There are still tuna at the outer banks, yellowtail at Rocky Point, but the most consistent fishing has been inside King Harbor.
Of course you won't find tuna or yellowtail in the Redondo Beach marina, but if things are anything like they were the last couple of days, you will find plenty of bonito, which on light tackle or a fly rod provide quite a challenge.
"It's been fairly consistent because there are a lot of bonito in the harbor right now," said Lucas Newberg at Rocky Point Marine Fuels, where the skiff rental operation is run. "The fish aren't big, about two or three pounds, but they're all over."
Unfortunately, so are sea lions, which are adding to the challenge by chasing down hooked bonito in their attempts to get an easier meal.
"They're more of a problem when there are only a couple of guys out because they just go back and forth from boat to boat," Newburg said. "But when there are more people out, you have a better chance of landing your fish."
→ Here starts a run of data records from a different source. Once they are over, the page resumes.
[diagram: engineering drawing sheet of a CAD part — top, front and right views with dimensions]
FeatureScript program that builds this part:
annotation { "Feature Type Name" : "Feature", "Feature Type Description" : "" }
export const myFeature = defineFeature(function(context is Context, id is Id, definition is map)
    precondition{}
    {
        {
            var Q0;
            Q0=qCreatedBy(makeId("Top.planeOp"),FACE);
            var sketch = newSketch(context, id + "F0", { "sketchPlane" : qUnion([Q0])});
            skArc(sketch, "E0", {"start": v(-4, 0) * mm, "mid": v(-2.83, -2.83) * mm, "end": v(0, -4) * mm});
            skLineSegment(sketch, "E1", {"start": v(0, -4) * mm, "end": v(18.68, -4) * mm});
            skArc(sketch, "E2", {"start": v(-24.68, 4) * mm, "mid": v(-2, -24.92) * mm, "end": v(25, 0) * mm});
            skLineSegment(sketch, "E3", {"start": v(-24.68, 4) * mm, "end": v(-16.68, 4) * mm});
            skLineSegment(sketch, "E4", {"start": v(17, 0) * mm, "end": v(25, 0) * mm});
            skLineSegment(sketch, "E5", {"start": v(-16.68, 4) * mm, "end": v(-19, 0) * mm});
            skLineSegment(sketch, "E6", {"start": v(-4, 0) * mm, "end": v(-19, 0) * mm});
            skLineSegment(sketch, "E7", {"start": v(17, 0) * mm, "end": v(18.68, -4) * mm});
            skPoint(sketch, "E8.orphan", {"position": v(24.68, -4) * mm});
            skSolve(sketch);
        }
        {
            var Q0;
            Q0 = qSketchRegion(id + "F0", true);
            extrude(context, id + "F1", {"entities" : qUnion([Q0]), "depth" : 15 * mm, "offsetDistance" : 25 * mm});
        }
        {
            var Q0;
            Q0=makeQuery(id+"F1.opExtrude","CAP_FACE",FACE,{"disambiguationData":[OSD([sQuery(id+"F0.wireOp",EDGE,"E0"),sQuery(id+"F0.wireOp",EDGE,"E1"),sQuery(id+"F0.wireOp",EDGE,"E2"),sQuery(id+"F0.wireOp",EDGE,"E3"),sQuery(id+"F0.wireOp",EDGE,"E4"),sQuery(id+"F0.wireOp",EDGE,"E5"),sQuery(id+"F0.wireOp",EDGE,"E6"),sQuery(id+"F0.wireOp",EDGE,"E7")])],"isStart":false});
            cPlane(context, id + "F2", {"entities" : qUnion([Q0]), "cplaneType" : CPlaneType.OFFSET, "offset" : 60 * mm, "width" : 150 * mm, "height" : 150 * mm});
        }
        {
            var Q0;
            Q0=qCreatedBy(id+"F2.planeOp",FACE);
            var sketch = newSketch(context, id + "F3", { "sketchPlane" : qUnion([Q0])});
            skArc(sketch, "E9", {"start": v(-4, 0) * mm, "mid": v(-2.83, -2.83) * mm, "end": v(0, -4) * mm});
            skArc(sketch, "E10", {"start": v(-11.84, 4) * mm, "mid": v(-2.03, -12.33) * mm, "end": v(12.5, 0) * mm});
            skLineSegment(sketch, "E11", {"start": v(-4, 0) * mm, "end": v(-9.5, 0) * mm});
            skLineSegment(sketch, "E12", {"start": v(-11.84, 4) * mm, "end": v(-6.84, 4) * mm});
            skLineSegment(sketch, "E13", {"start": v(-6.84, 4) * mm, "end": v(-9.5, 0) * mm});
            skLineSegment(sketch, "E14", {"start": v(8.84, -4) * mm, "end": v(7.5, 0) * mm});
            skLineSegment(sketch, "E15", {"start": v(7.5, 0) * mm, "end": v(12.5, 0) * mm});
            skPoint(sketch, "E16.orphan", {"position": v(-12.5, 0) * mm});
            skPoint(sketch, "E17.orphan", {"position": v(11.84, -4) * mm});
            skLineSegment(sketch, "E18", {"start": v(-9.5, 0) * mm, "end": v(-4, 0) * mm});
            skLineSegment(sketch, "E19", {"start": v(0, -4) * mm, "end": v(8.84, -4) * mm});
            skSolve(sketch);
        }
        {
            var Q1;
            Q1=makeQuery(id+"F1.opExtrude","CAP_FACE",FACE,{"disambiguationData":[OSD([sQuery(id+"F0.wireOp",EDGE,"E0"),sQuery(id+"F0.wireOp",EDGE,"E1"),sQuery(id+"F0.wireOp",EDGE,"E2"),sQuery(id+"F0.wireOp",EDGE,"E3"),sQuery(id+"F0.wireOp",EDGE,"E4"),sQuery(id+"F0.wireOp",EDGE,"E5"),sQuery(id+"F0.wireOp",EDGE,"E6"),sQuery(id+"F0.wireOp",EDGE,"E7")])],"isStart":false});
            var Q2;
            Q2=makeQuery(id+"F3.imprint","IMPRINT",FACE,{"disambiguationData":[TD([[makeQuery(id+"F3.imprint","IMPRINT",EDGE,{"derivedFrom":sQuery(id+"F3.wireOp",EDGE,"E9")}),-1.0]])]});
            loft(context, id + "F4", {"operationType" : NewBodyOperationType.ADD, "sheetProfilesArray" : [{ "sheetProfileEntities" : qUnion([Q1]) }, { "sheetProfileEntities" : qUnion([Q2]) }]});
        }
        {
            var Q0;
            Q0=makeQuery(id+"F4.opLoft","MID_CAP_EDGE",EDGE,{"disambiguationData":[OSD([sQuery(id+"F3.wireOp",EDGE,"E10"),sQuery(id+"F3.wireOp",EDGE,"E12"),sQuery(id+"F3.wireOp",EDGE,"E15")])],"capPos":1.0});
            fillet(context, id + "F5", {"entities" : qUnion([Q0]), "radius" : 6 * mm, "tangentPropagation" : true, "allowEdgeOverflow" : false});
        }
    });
As for tuna and yellowtail and practically all game fish that visit local waters--they're simply not biting. Not in any quantity, anyway.
"It's all the fish, not just the tuna," said Bob Nemecek at Redondo Sportfishing.
Anglers aboard Redondo's boats can't help but be frustrated, watching yellowtail breeze about beneath the boat but not doing much catching.
"But we're still seeing them every day," Nemecek said.
The Sea Spray returned to King Harbor on Friday with three yellowtail and the City of Redondo came back with five, all about 7-8 pounds.
There were none caught last weekend, but the bite picked up on Wednesday. Anglers aboard the City of Redondo had landed five yellowtail and lost six more as of 11 a.m.
"And these fish are a little bigger, in the 10-pound class," said Les MacFarland at the landing.
Anglers aboard South Bay-based vessels still making overnight trips to the outer banks are encountering similar problems, often seeing plenty of tuna but not getting many to bite.
It's the same situation for the calico bass in the kelp north of Malibu, where an outstanding bass bite had been in progress for most of the summer. "We know they're there; they're just not biting," said Phil Campanella at the landing.
Longtime Santa Monica Bay fisherman Jerry Indik caught a 6 1/2-foot, 115-pound mako shark less than a mile off El Segundo's Dockweiler Beach in about 85 feet of water. Indik, a businessman, and retired Times news editor Warren Girard were aboard Indik's 32-foot Luhrs, out of Marina Del Rey.
The mako took a foot-long mackerel fished at 40-50 feet about 10 a.m. The shark made several spectacular leaps over the course of the 45-minute fight.
Other South Bay catches: Ron Dennis of Manhattan Beach, a 34-pound bluefin tuna on the Shogun at Santa Catalina Island; Ron McQueen of Long Beach, a 25-0 halibut on the Victory at Horseshoe Kelp; Oscar Laieinaga of West L.A., an 18-0 yellowtail on the Sea Spray at Rocky Point; Will McFly of Long Beach, a 14-8 yellowtail on the Toronado at Cortez Bank; John Popov of San Pedro, a 17-0 sheephead on the First String at Cortez Bank, and Dick Horton of Rancho Palos Verdes, a 12-0 lingcod on the Matt Walsh at Horseshoe Kelp.
Fresh water: Jake Jacobson of Marina del Rey, a 4-8 rainbow trout at Green Valley Lake.
South Bay landings are slowly adding more rock cod and shallow water rockfish trips to the schedules, and limits of the sluggish-but-tasty fish have been the rule. . . . Marlin fishing remains slow offshore, with only three being checked in at Avalon this month--all on Sunday. But then, not many are fishing for the billfish these days.
Giant seabass (black seabass) seem to be showing more frequently in the counts in recent weeks, perhaps an indication that the protected species is coming back after being nearly fished out in the early- and mid-1900s. The latest was an estimated 100-pound plus seabass caught last weekend aboard Malibu Pier Sportfishing's Aquarius. "They're endangered so we have to let them go and it's not always easy," landing operator Phil Campanella said. "Sometimes their air-bladder inflates when they are brought up and we have to deflate it with a needle; otherwise they can't swim back down, but this last one wasn't a problem; they just put it in the net and removed the hook and it swam away."